Record excerpts:
------------

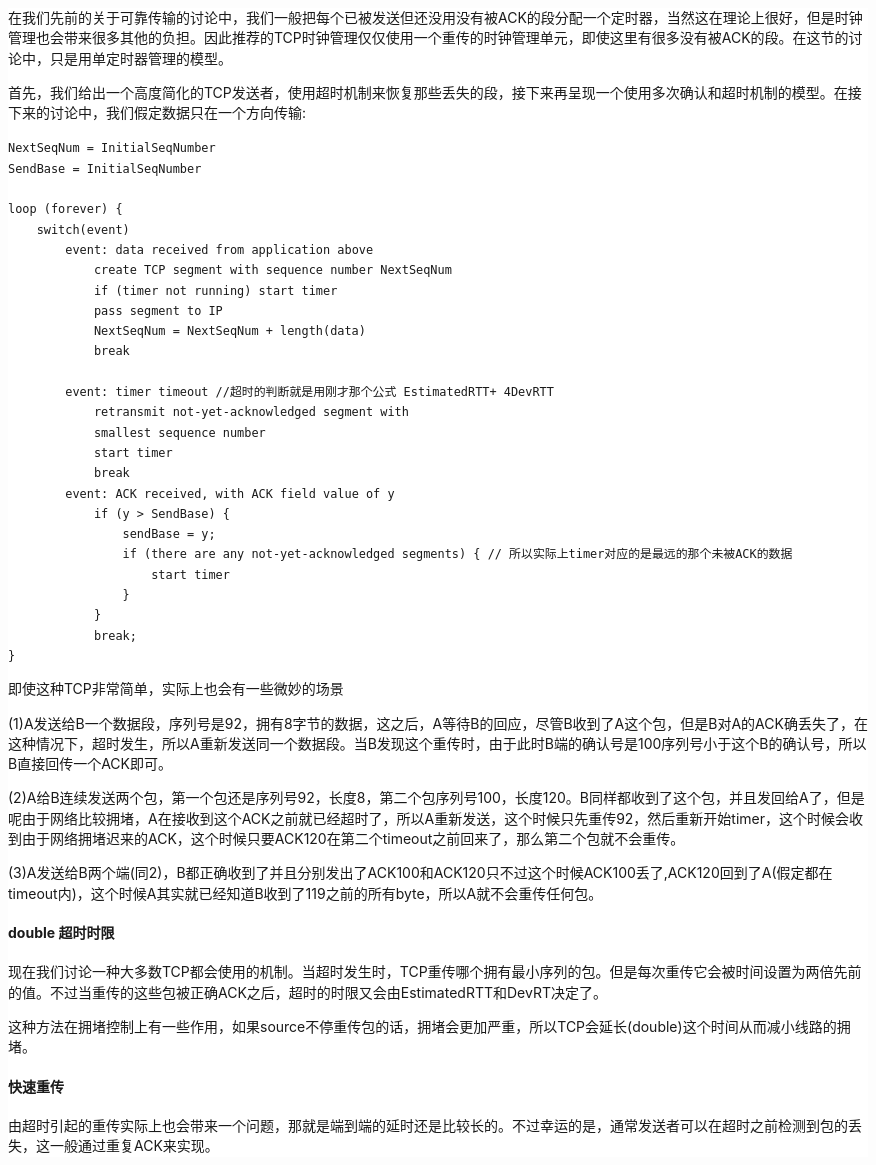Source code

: 
在我们先前的关于可靠传输的讨论中，我们一般把每个已被发送但还没用没有被ACK的段分配一个定时器，当然这在理论上很好，但是时钟管理也会带来很多其他的负担。因此推荐的TCP时钟管理仅仅使用一个重传的时钟管理单元，即使这里有很多没有被ACK的段。在这节的讨论中，只是用单定时器管理的模型。

首先，我们给出一个高度简化的TCP发送者，使用超时机制来恢复那些丢失的段，接下来再呈现一个使用多次确认和超时机制的模型。在接下来的讨论中，我们假定数据只在一个方向传输:

```
NextSeqNum = InitialSeqNumber
SendBase = InitialSeqNumber

loop (forever) {
    switch(event)
        event: data received from application above
            create TCP segment with sequence number NextSeqNum
            if (timer not running) start timer
            pass segment to IP
            NextSeqNum = NextSeqNum + length(data)
            break

        event: timer timeout //超时的判断就是用刚才那个公式 EstimatedRTT+ 4DevRTT
            retransmit not-yet-acknowledged segment with
            smallest sequence number
            start timer
            break
        event: ACK received, with ACK field value of y
            if (y > SendBase) {
                sendBase = y;
                if (there are any not-yet-acknowledged segments) { // 所以实际上timer对应的是最远的那个未被ACK的数据
                    start timer
                }
            }
            break;
}
```

即使这种TCP非常简单，实际上也会有一些微妙的场景

(1)A发送给B一个数据段，序列号是92，拥有8字节的数据，这之后，A等待B的回应，尽管B收到了A这个包，但是B对A的ACK确丢失了，在这种情况下，超时发生，所以A重新发送同一个数据段。当B发现这个重传时，由于此时B端的确认号是100序列号小于这个B的确认号，所以B直接回传一个ACK即可。

(2)A给B连续发送两个包，第一个包还是序列号92，长度8，第二个包序列号100，长度120。B同样都收到了这个包，并且发回给A了，但是呢由于网络比较拥堵，A在接收到这个ACK之前就已经超时了，所以A重新发送，这个时候只先重传92，然后重新开始timer，这个时候会收到由于网络拥堵迟来的ACK，这个时候只要ACK120在第二个timeout之前回来了，那么第二个包就不会重传。

(3)A发送给B两个端(同2)，B都正确收到了并且分别发出了ACK100和ACK120只不过这个时候ACK100丢了,ACK120回到了A(假定都在timeout内)，这个时候A其实就已经知道B收到了119之前的所有byte，所以A就不会重传任何包。

#### double 超时时限

现在我们讨论一种大多数TCP都会使用的机制。当超时发生时，TCP重传哪个拥有最小序列的包。但是每次重传它会被时间设置为两倍先前的值。不过当重传的这些包被正确ACK之后，超时的时限又会由EstimatedRTT和DevRT决定了。

这种方法在拥堵控制上有一些作用，如果source不停重传包的话，拥堵会更加严重，所以TCP会延长(double)这个时间从而减小线路的拥堵。

#### 快速重传

由超时引起的重传实际上也会带来一个问题，那就是端到端的延时还是比较长的。不过幸运的是，通常发送者可以在超时之前检测到包的丢失，这一般通过重复ACK来实现。
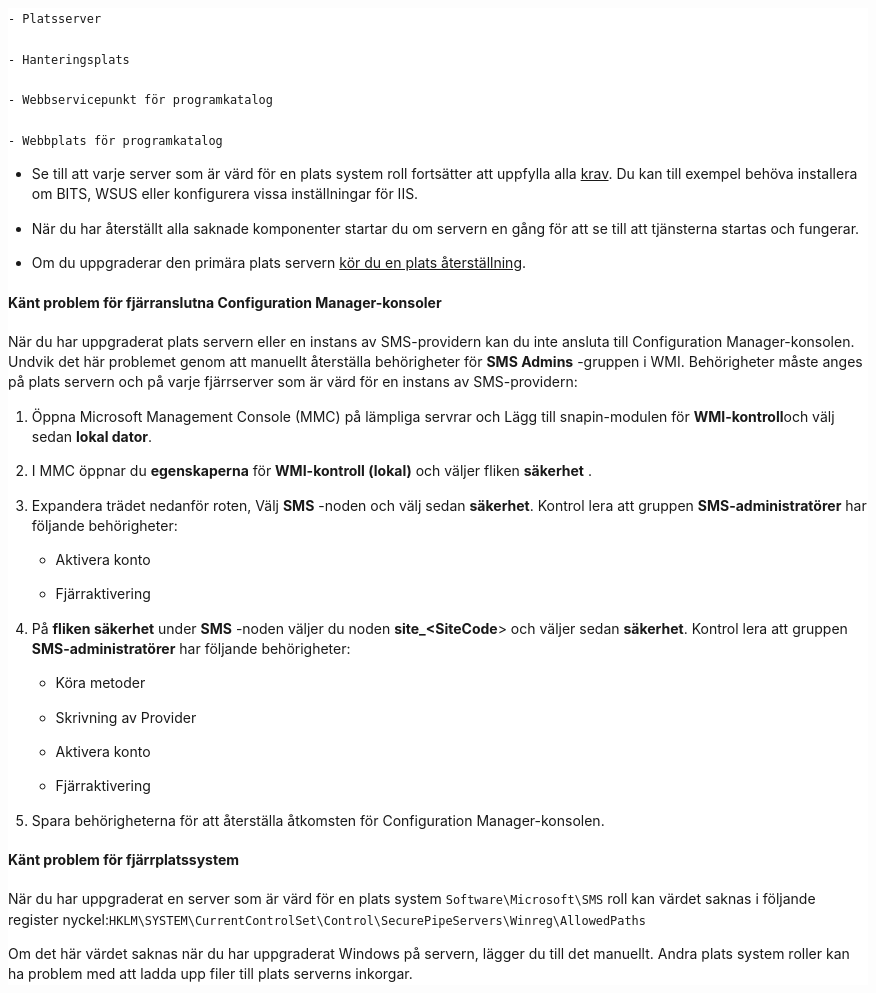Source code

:     - Platsserver  

    - Hanteringsplats  

    - Webbservicepunkt för programkatalog  

    - Webbplats för programkatalog  

- Se till att varje server som är värd för en plats system roll fortsätter att uppfylla alla [krav](../../plan-design/configs/site-and-site-system-prerequisites.md). Du kan till exempel behöva installera om BITS, WSUS eller konfigurera vissa inställningar för IIS.  

- När du har återställt alla saknade komponenter startar du om servern en gång för att se till att tjänsterna startas och fungerar.  

- Om du uppgraderar den primära plats servern [kör du en plats återställning](modify-your-infrastructure.md#bkmk_reset).  

#### <a name="known-issue-for-remote-configuration-manager-consoles"></a>Känt problem för fjärranslutna Configuration Manager-konsoler

När du har uppgraderat plats servern eller en instans av SMS-providern kan du inte ansluta till Configuration Manager-konsolen. Undvik det här problemet genom att manuellt återställa behörigheter för **SMS Admins** -gruppen i WMI. Behörigheter måste anges på plats servern och på varje fjärrserver som är värd för en instans av SMS-providern:

1. Öppna Microsoft Management Console (MMC) på lämpliga servrar och Lägg till snapin-modulen för **WMI-kontroll**och välj sedan **lokal dator**.  

2. I MMC öppnar du **egenskaperna** för **WMI-kontroll (lokal)** och väljer fliken **säkerhet** .  

3. Expandera trädet nedanför roten, Välj **SMS** -noden och välj sedan **säkerhet**.  Kontrol lera att gruppen **SMS-administratörer** har följande behörigheter:  

    - Aktivera konto  

    - Fjärraktivering  

4. På **fliken säkerhet** under **SMS** -noden väljer du noden **site_&lt;SiteCode**> och väljer sedan **säkerhet**. Kontrol lera att gruppen **SMS-administratörer** har följande behörigheter:  

    - Köra metoder  

    - Skrivning av Provider  

    - Aktivera konto  

    - Fjärraktivering  

5. Spara behörigheterna för att återställa åtkomsten för Configuration Manager-konsolen.  

#### <a name="known-issue-for-remote-site-systems"></a>Känt problem för fjärrplatssystem

När du har uppgraderat en server som är värd för en plats system `Software\Microsoft\SMS` roll kan värdet saknas i följande register nyckel:`HKLM\SYSTEM\CurrentControlSet\Control\SecurePipeServers\Winreg\AllowedPaths`

Om det här värdet saknas när du har uppgraderat Windows på servern, lägger du till det manuellt. Andra plats system roller kan ha problem med att ladda upp filer till plats serverns inkorgar.
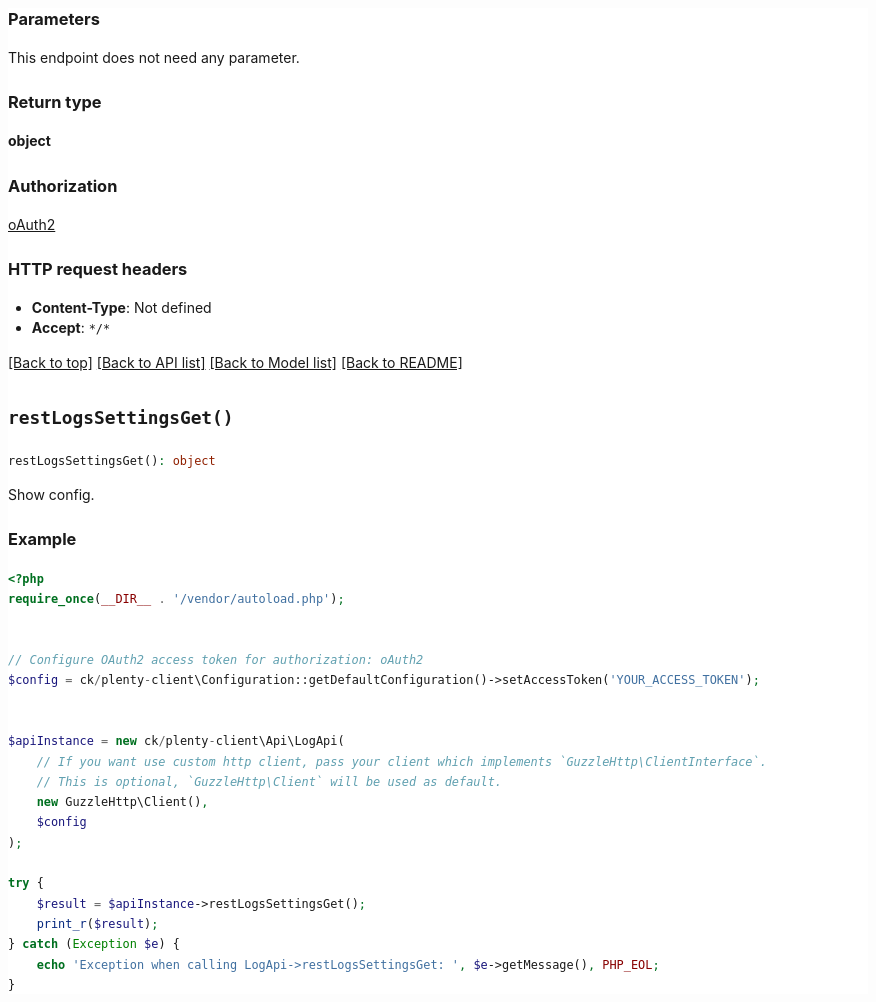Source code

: ### Parameters

This endpoint does not need any parameter.

### Return type

**object**

### Authorization

[oAuth2](../../README.md#oAuth2)

### HTTP request headers

- **Content-Type**: Not defined
- **Accept**: `*/*`

[[Back to top]](#) [[Back to API list]](../../README.md#endpoints)
[[Back to Model list]](../../README.md#models)
[[Back to README]](../../README.md)

## `restLogsSettingsGet()`

```php
restLogsSettingsGet(): object
```

Show config.

### Example

```php
<?php
require_once(__DIR__ . '/vendor/autoload.php');


// Configure OAuth2 access token for authorization: oAuth2
$config = ck/plenty-client\Configuration::getDefaultConfiguration()->setAccessToken('YOUR_ACCESS_TOKEN');


$apiInstance = new ck/plenty-client\Api\LogApi(
    // If you want use custom http client, pass your client which implements `GuzzleHttp\ClientInterface`.
    // This is optional, `GuzzleHttp\Client` will be used as default.
    new GuzzleHttp\Client(),
    $config
);

try {
    $result = $apiInstance->restLogsSettingsGet();
    print_r($result);
} catch (Exception $e) {
    echo 'Exception when calling LogApi->restLogsSettingsGet: ', $e->getMessage(), PHP_EOL;
}
```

------------

When you retype the data above, match every line exactly and leave the pictures behind.

Source code

: 
在我们先前的关于可靠传输的讨论中，我们一般把每个已被发送但还没用没有被ACK的段分配一个定时器，当然这在理论上很好，但是时钟管理也会带来很多其他的负担。因此推荐的TCP时钟管理仅仅使用一个重传的时钟管理单元，即使这里有很多没有被ACK的段。在这节的讨论中，只是用单定时器管理的模型。

首先，我们给出一个高度简化的TCP发送者，使用超时机制来恢复那些丢失的段，接下来再呈现一个使用多次确认和超时机制的模型。在接下来的讨论中，我们假定数据只在一个方向传输:

```
NextSeqNum = InitialSeqNumber
SendBase = InitialSeqNumber

loop (forever) {
    switch(event)
        event: data received from application above
            create TCP segment with sequence number NextSeqNum
            if (timer not running) start timer
            pass segment to IP
            NextSeqNum = NextSeqNum + length(data)
            break

        event: timer timeout //超时的判断就是用刚才那个公式 EstimatedRTT+ 4DevRTT
            retransmit not-yet-acknowledged segment with
            smallest sequence number
            start timer
            break
        event: ACK received, with ACK field value of y
            if (y > SendBase) {
                sendBase = y;
                if (there are any not-yet-acknowledged segments) { // 所以实际上timer对应的是最远的那个未被ACK的数据
                    start timer
                }
            }
            break;
}
```

即使这种TCP非常简单，实际上也会有一些微妙的场景

(1)A发送给B一个数据段，序列号是92，拥有8字节的数据，这之后，A等待B的回应，尽管B收到了A这个包，但是B对A的ACK确丢失了，在这种情况下，超时发生，所以A重新发送同一个数据段。当B发现这个重传时，由于此时B端的确认号是100序列号小于这个B的确认号，所以B直接回传一个ACK即可。

(2)A给B连续发送两个包，第一个包还是序列号92，长度8，第二个包序列号100，长度120。B同样都收到了这个包，并且发回给A了，但是呢由于网络比较拥堵，A在接收到这个ACK之前就已经超时了，所以A重新发送，这个时候只先重传92，然后重新开始timer，这个时候会收到由于网络拥堵迟来的ACK，这个时候只要ACK120在第二个timeout之前回来了，那么第二个包就不会重传。

(3)A发送给B两个端(同2)，B都正确收到了并且分别发出了ACK100和ACK120只不过这个时候ACK100丢了,ACK120回到了A(假定都在timeout内)，这个时候A其实就已经知道B收到了119之前的所有byte，所以A就不会重传任何包。

#### double 超时时限

现在我们讨论一种大多数TCP都会使用的机制。当超时发生时，TCP重传哪个拥有最小序列的包。但是每次重传它会被时间设置为两倍先前的值。不过当重传的这些包被正确ACK之后，超时的时限又会由EstimatedRTT和DevRT决定了。

这种方法在拥堵控制上有一些作用，如果source不停重传包的话，拥堵会更加严重，所以TCP会延长(double)这个时间从而减小线路的拥堵。

#### 快速重传

由超时引起的重传实际上也会带来一个问题，那就是端到端的延时还是比较长的。不过幸运的是，通常发送者可以在超时之前检测到包的丢失，这一般通过重复ACK来实现。
Source code

:     - Platsserver  

    - Hanteringsplats  

    - Webbservicepunkt för programkatalog  

    - Webbplats för programkatalog  

- Se till att varje server som är värd för en plats system roll fortsätter att uppfylla alla [krav](../../plan-design/configs/site-and-site-system-prerequisites.md). Du kan till exempel behöva installera om BITS, WSUS eller konfigurera vissa inställningar för IIS.  

- När du har återställt alla saknade komponenter startar du om servern en gång för att se till att tjänsterna startas och fungerar.  

- Om du uppgraderar den primära plats servern [kör du en plats återställning](modify-your-infrastructure.md#bkmk_reset).  

#### <a name="known-issue-for-remote-configuration-manager-consoles"></a>Känt problem för fjärranslutna Configuration Manager-konsoler

När du har uppgraderat plats servern eller en instans av SMS-providern kan du inte ansluta till Configuration Manager-konsolen. Undvik det här problemet genom att manuellt återställa behörigheter för **SMS Admins** -gruppen i WMI. Behörigheter måste anges på plats servern och på varje fjärrserver som är värd för en instans av SMS-providern:

1. Öppna Microsoft Management Console (MMC) på lämpliga servrar och Lägg till snapin-modulen för **WMI-kontroll**och välj sedan **lokal dator**.  

2. I MMC öppnar du **egenskaperna** för **WMI-kontroll (lokal)** och väljer fliken **säkerhet** .  

3. Expandera trädet nedanför roten, Välj **SMS** -noden och välj sedan **säkerhet**.  Kontrol lera att gruppen **SMS-administratörer** har följande behörigheter:  

    - Aktivera konto  

    - Fjärraktivering  

4. På **fliken säkerhet** under **SMS** -noden väljer du noden **site_&lt;SiteCode**> och väljer sedan **säkerhet**. Kontrol lera att gruppen **SMS-administratörer** har följande behörigheter:  

    - Köra metoder  

    - Skrivning av Provider  

    - Aktivera konto  

    - Fjärraktivering  

5. Spara behörigheterna för att återställa åtkomsten för Configuration Manager-konsolen.  

#### <a name="known-issue-for-remote-site-systems"></a>Känt problem för fjärrplatssystem

När du har uppgraderat en server som är värd för en plats system `Software\Microsoft\SMS` roll kan värdet saknas i följande register nyckel:`HKLM\SYSTEM\CurrentControlSet\Control\SecurePipeServers\Winreg\AllowedPaths`

Om det här värdet saknas när du har uppgraderat Windows på servern, lägger du till det manuellt. Andra plats system roller kan ha problem med att ladda upp filer till plats serverns inkorgar.
Source code

: ### Parameters

This endpoint does not need any parameter.

### Return type

**object**

### Authorization

[oAuth2](../../README.md#oAuth2)

### HTTP request headers

- **Content-Type**: Not defined
- **Accept**: `*/*`

[[Back to top]](#) [[Back to API list]](../../README.md#endpoints)
[[Back to Model list]](../../README.md#models)
[[Back to README]](../../README.md)

## `restLogsSettingsGet()`

```php
restLogsSettingsGet(): object
```

Show config.

### Example

```php
<?php
require_once(__DIR__ . '/vendor/autoload.php');


// Configure OAuth2 access token for authorization: oAuth2
$config = ck/plenty-client\Configuration::getDefaultConfiguration()->setAccessToken('YOUR_ACCESS_TOKEN');


$apiInstance = new ck/plenty-client\Api\LogApi(
    // If you want use custom http client, pass your client which implements `GuzzleHttp\ClientInterface`.
    // This is optional, `GuzzleHttp\Client` will be used as default.
    new GuzzleHttp\Client(),
    $config
);

try {
    $result = $apiInstance->restLogsSettingsGet();
    print_r($result);
} catch (Exception $e) {
    echo 'Exception when calling LogApi->restLogsSettingsGet: ', $e->getMessage(), PHP_EOL;
}
```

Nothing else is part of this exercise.